Neovest collaborates with over 340 equities, futures, options and FX market brokers, using its broker FIX network to allow clients to route orders to over 70 equities exchanges, as well as futures and options exchanges and OTC FX.

Integration and mutual learning

“Our culture has been a fundamental reason for our growth, success and longevity of our employees’ careers at Neovest,” says Shah.

There may be perceived cultural distinctions between Neovest and LayerOne, considering their respective origin stories, but there may be more similarities than differences. “Neovest has operated as its own legal entity and its own company. LayerOne is also a nimble FinTech, like a hedge fund. We can learn from each other and evolve around the process side of things,” says Shah.

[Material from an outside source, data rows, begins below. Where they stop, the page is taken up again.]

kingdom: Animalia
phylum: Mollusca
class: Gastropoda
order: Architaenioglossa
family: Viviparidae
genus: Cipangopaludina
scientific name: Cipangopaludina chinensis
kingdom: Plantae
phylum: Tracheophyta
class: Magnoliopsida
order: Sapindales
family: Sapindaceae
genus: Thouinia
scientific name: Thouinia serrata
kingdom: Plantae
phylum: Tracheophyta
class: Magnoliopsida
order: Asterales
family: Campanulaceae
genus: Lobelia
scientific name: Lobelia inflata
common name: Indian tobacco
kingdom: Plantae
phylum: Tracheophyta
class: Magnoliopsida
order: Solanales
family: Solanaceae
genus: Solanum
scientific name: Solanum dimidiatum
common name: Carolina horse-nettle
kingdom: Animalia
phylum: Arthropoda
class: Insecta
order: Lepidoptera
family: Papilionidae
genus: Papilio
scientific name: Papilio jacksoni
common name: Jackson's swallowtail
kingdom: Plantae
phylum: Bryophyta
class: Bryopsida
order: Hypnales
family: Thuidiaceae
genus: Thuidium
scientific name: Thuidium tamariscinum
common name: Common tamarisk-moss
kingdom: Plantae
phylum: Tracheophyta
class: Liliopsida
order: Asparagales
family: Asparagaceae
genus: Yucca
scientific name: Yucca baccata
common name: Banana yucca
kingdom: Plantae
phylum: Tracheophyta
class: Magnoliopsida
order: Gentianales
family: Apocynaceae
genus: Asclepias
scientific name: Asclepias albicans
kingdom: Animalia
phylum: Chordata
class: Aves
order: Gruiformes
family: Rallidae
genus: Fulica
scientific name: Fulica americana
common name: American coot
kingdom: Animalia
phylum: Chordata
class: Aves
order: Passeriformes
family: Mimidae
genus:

Culture apart, the nitty gritty of integration should also run like clockwork. “APIs passing back and forth remove the need to key in data and clients should be able to seamlessly log into one platform,” says Shah.

Clients can select the specific modules that best align with their needs, without any obligation to adopt the entire suite of functionality.

Swift onboarding and responsiveness

Neovest prides itself on its swift client onboarding process, typically completed in less than 90 days and sometimes as quickly as 5 or 6 weeks. “Not only does Neovest onboard the client initially, but we also grow with the client. We can onboard new users or pods within a day. This allows our clients to focus their resources and time on their investment strategy and growth rather than unnecessarily worrying about their technology,” says Shah.